Unbidden, Noah MacGregor’s face popped into Kelsey’s head.
In her mind’s eye, Noah looked as he had the last time she’d seen him. Seventeen years old, the same age she’d been, and six-foot-five. Broad shoulders, narrow waist, lean hips. His muscular chest bare, hard abs taut. Her lipstick imprinted on his skin. Unsnapped, unzipped jeans.
Wild hair.
Wilder heart.
Rattled and rocked, her safe little world had tilted. Noah was so big, so tall, and he had a wicked glint in his eyes. An honest man, independent and sexy. One hot look from him had sent her heart scrambling.
That final night, they’d been making out on the dock at Camp Hope, a grief camp for children on Lake Twilight. That year they were both junior counselors, after having attended every summer since they were eleven as campers.
On the dock a blanket and candles and flowers. Courtesy of her romantic boyfriend.
Fever-pitch kisses.
They were ready to have sex—finally—when he’d jumped up, breathing hard. His angular mouth, which had tasted of peppermint and something darkly mysterious, was pressed into a wary line.

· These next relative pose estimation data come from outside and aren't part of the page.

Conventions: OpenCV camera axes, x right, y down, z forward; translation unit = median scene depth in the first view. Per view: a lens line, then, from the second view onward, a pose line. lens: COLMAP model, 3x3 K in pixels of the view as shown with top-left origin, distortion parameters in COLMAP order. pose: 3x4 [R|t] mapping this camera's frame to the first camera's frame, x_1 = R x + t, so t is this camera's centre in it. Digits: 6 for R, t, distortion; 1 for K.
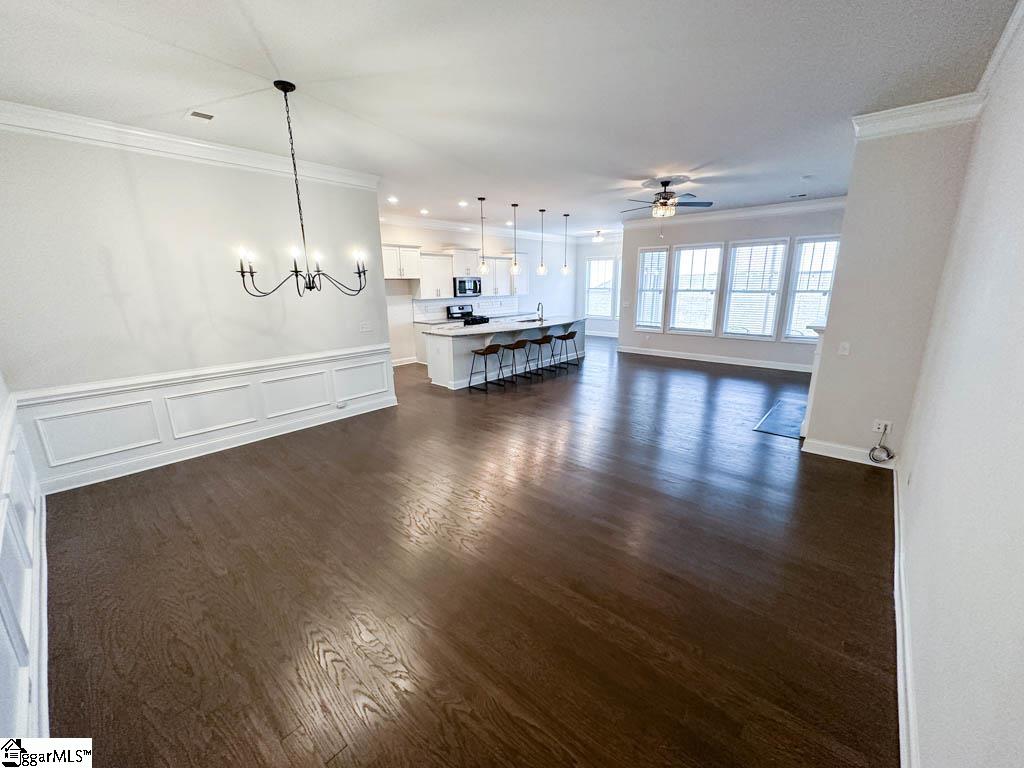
lens RADIAL K [[409.3, 0, 511.0], [0, 409.3, 383.2], [0, 0, 1]] dist [-0.002569, 0.000153]
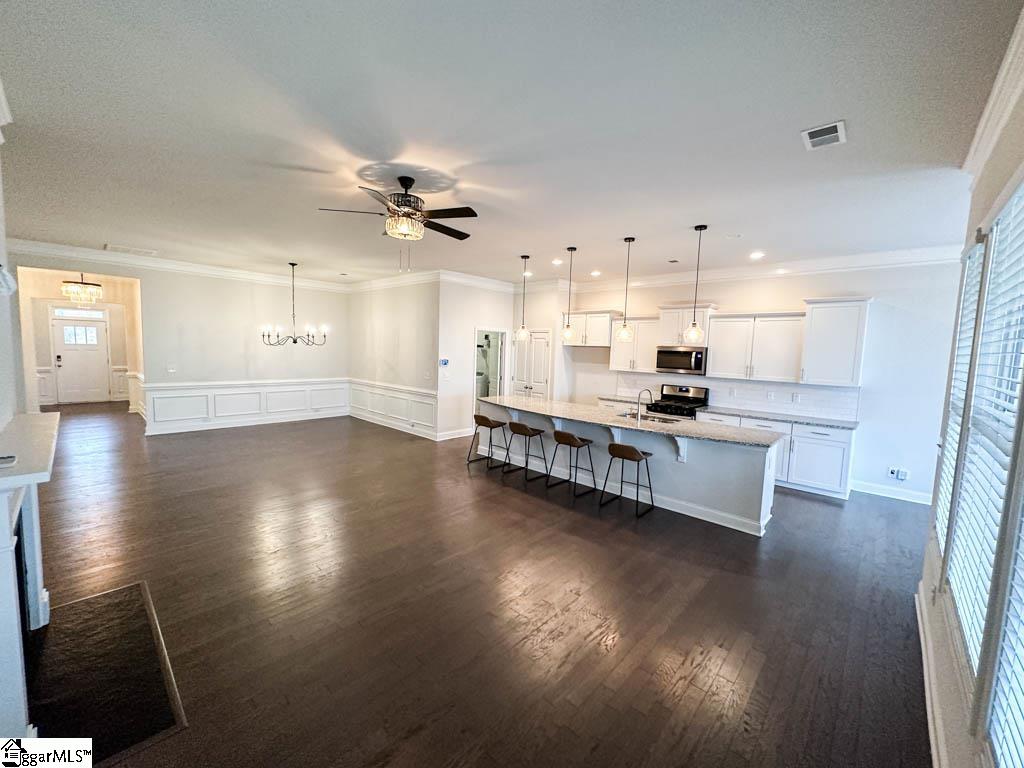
lens RADIAL K [[409.3, 0, 511.0], [0, 409.3, 383.2], [0, 0, 1]] dist [-0.002569, 0.000153]
pose [[-0.023280, 0.099061, -0.994809, 0.635215], [-0.272298, 0.956829, 0.101651, -0.206521], [0.961931, 0.273251, 0.004699, 0.793730]]
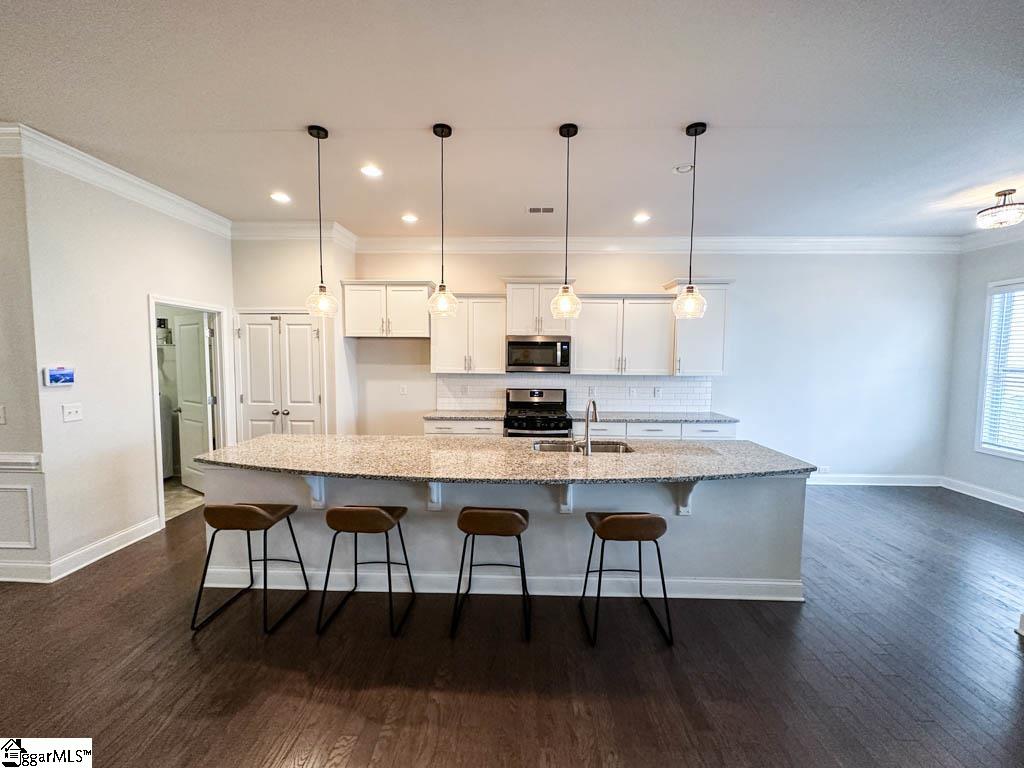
lens RADIAL K [[409.3, 0, 511.0], [0, 409.3, 383.2], [0, 0, 1]] dist [-0.002569, 0.000153]
pose [[0.645446, 0.070771, -0.760521, 0.278795], [-0.200250, 0.976549, -0.079076, -0.166175], [0.737089, 0.203333, 0.644481, 0.710602]]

Noah’s thick chocolate-colored locks curling around his ears and his deep brown eyes enigmatic.
In her bikini, she’d blinked up at him, her mind a haze of teenage lust and longing. “What’s wrong?”

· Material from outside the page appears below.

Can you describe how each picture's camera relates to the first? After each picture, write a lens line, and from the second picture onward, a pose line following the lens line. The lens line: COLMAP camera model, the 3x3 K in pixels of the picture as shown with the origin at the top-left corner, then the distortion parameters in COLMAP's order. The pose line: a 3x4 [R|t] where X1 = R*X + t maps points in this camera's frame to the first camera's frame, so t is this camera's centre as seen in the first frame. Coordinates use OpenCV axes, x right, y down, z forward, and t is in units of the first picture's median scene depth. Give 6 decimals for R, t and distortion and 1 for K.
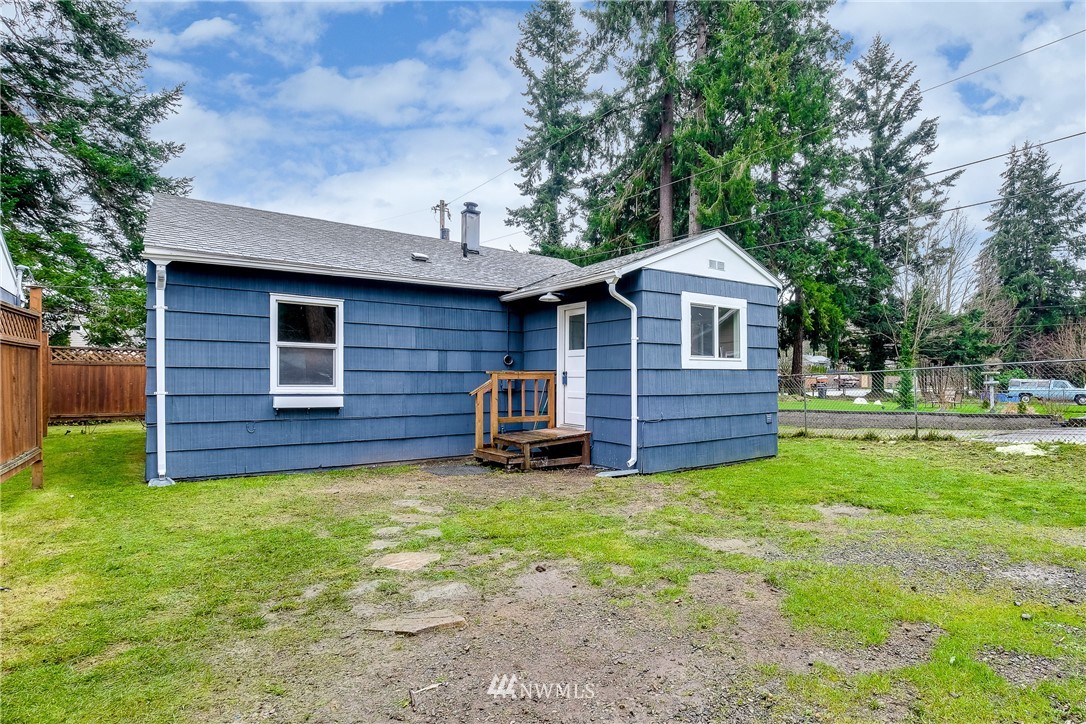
lens RADIAL K [[547.6, 0, 544.5], [0, 547.6, 379.1], [0, 0, 1]] dist [0.001757, 0.000411]
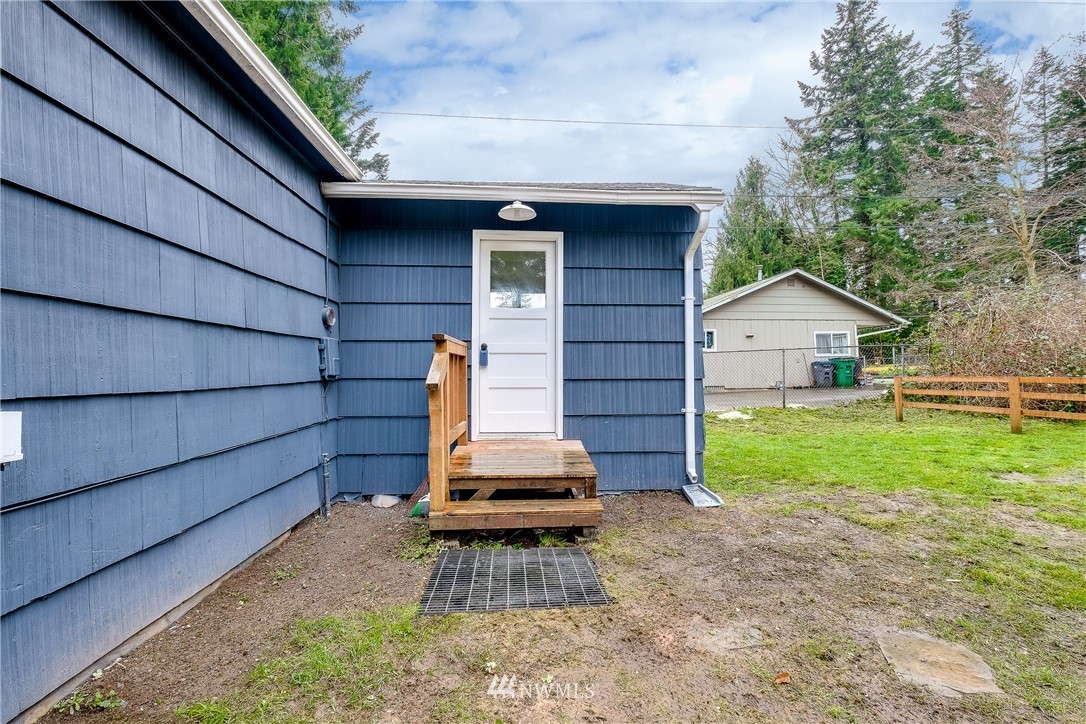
lens RADIAL K [[506.3, 0, 599.2], [0, 506.3, 363.0], [0, 0, 1]] dist [-0.000994, -0.000193]
pose [[0.514936, 0.010568, 0.857163, -0.363597], [-0.002039, 0.999936, -0.011104, 0.012140], [-0.857226, 0.003970, 0.514925, 0.614803]]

“Did you hear something?” Noah peered into the shadows.
Propped up on her elbows, Kelsey cocked her head. Heard the croak of bullfrogs and the splash of fish breaking the surface of the water as they jumped up to catch bugs in the moonlight. “No.”
Doubled fists, pricked ears, Noah remained standing, ready for a fight if one came his way. Prepared to protect her.
Her pulse sprinted.
Proud and brave and strong, he looked as if he were a hero from the cover of the romance novels that she enjoyed reading.

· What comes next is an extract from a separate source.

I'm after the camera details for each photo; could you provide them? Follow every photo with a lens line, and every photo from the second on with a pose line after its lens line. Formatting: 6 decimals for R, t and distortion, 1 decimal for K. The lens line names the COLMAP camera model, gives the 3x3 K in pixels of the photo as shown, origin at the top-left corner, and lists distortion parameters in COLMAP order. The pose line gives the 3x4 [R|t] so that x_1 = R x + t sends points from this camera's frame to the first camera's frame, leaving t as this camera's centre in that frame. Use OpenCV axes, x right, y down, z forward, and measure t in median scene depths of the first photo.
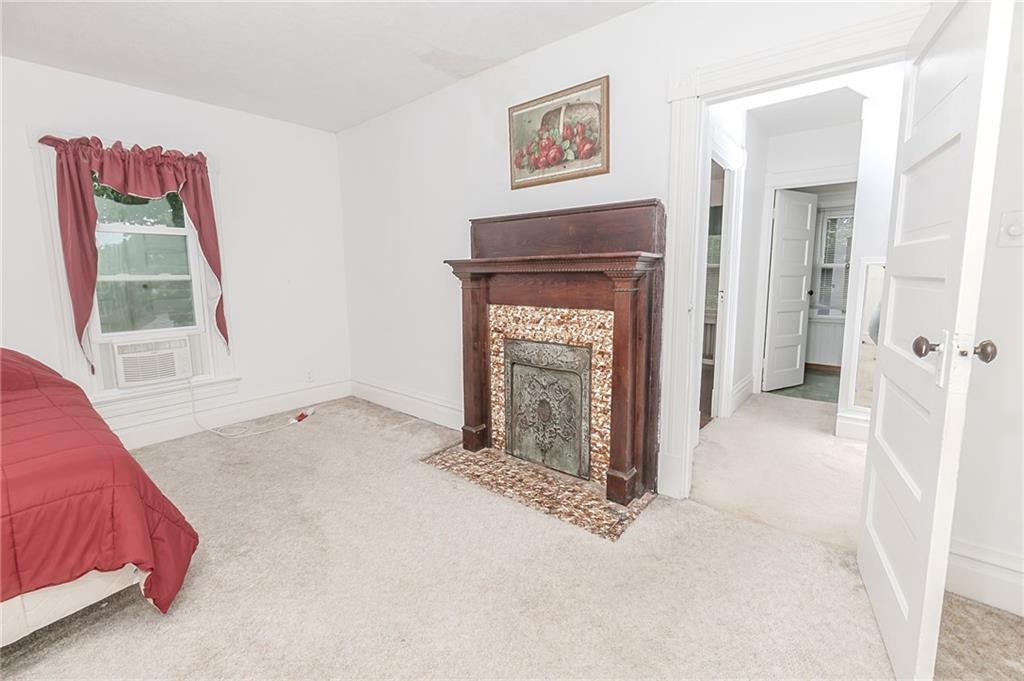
lens RADIAL K [[430.4, 0, 514.1], [0, 430.4, 329.0], [0, 0, 1]] dist [-0.002568, -0.000356]
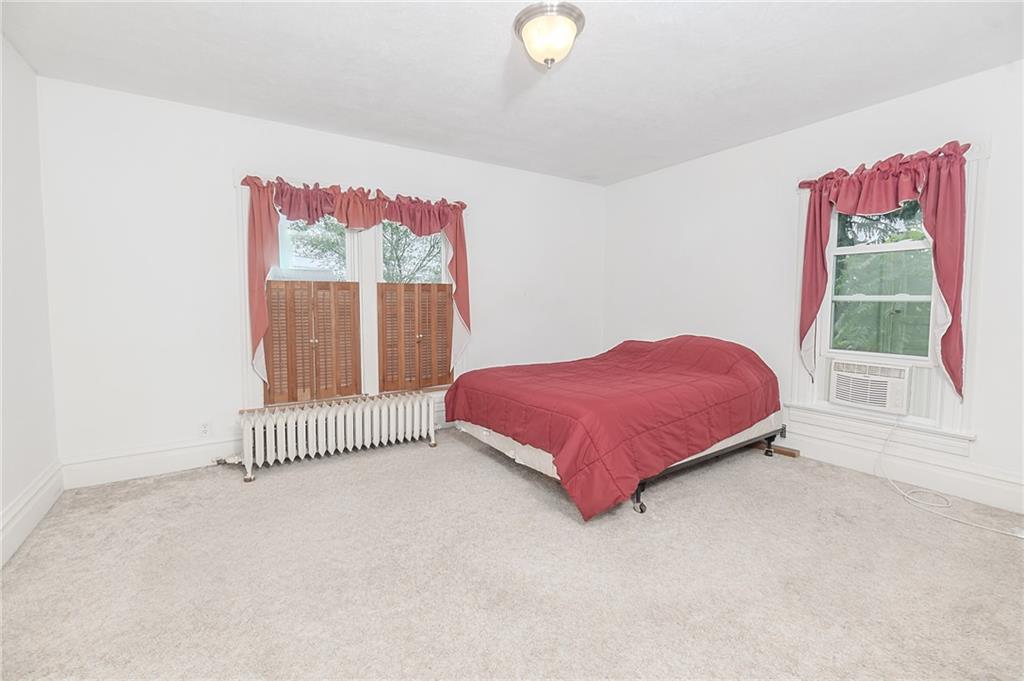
lens RADIAL K [[430.4, 0, 514.1], [0, 430.4, 329.0], [0, 0, 1]] dist [-0.002568, -0.000356]
pose [[-0.292614, 0.065432, -0.953989, 0.300483], [-0.132062, 0.985331, 0.108089, -0.050134], [0.947067, 0.157614, -0.279681, 0.534857]]
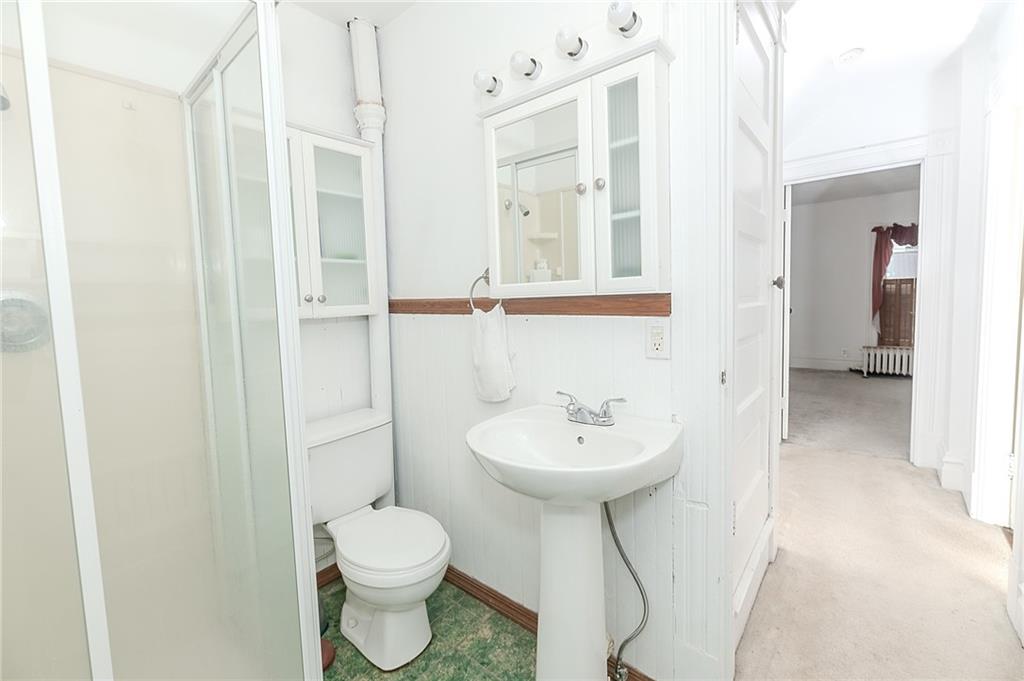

She’d fallen deeper in love with him at that moment. Head right over heels. Over banana splits at Rinky-Tink’s ice cream parlor the week before, they had shyly said the words to each other. I love you. Then again when he’d carved their names in the Sweetheart Tree in Sweetheart Park near the Twilight town square. Several nights that summer they’d sneaked off for trysts after their charges were asleep.